Learn about forensics, how to create forensic investigations, how to create and manage data collections, and how to assess other forensic related settings.
The Forensics investigations provides a single location for grouping, tracking, and analyzing all forensic data collections.
The one-stop shop that enables you to:
View any alerts triggered during data ingested as part of the investigation.
Tag relevant evidence for inclusion for the Investigation Timeline.
Export collected data for long-term retention.
Set user permissions that can be assigned to investigations allowing you to restrict access to the Investigation page including the Investigation Timeline and collection details.
The Forensic Investigation fields shows information relating to the investigation.
Fields | Description |
---|---|
Investigation | The name of the investigation. |
Description | Shows the Information that describes the investigation. |
Status | Shows the present status of the investigation:
|
Evidence collections | Shows the number of completed collections from the total collections. |
New alerts | Shows the total count of alerts for the collection with the status New. You can click the link to open the investigation on the Alerts tab with the filter of status=new. |
Total alerts | Shows the total number of alerts for data collected in the investigation You can click the link to open the investigation on the Alerts tab. |
Created by | Shows the username of the user who created the investigation. |
Created | Shows the timestamp of when the investigation was created. |

■ ■ ■ ■ ■

• What is expected
Transcribe the forensics documentation word for word, starting at the words "Set user permissions" and stopping after "to the investigation.". The data placed after the forensics documentation has no connection to it.

■ ■ ■ ■ ■

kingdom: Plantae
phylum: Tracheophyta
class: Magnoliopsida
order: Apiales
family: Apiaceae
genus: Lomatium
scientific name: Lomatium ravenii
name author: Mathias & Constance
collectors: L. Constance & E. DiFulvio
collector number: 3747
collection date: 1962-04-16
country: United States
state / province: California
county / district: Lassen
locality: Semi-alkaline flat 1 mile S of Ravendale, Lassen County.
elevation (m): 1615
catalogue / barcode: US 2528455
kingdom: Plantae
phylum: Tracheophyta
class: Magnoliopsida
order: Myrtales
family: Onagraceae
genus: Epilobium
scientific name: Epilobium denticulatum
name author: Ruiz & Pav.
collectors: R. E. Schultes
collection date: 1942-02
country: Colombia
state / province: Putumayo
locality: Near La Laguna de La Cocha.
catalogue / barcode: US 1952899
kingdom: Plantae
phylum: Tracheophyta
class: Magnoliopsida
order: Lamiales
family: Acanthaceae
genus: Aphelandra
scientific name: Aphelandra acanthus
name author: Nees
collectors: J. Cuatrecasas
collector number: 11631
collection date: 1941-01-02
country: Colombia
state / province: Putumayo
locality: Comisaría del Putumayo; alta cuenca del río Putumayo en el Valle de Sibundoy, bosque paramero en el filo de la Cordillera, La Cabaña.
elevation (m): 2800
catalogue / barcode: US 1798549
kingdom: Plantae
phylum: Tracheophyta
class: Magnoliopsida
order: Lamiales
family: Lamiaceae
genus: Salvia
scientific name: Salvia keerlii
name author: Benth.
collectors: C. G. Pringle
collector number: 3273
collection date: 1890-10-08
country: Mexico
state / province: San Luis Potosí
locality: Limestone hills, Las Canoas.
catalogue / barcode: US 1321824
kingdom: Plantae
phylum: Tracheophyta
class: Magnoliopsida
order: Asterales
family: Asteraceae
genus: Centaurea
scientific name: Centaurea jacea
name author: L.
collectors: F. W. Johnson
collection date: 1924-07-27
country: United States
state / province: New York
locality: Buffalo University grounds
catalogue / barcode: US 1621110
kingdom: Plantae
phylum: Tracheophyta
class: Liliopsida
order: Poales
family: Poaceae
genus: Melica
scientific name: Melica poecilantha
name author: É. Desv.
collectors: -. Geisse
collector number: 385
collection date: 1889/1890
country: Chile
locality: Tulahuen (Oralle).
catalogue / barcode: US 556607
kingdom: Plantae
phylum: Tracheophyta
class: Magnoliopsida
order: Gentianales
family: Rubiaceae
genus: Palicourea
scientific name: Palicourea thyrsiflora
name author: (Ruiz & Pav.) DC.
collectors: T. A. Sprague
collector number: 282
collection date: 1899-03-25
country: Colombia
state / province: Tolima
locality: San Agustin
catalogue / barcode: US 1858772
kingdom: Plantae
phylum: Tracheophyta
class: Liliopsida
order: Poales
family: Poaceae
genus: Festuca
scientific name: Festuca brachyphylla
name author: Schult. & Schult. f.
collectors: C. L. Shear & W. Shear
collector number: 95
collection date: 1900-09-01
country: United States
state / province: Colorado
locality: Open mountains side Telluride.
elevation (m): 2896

■ ■ ■ ■ ■

• Task solution
Set user permissions that can be assigned to investigations allowing you to restrict access to the Investigation page including the Investigation Timeline and collection details.
The Forensic Investigation fields shows information relating to the investigation.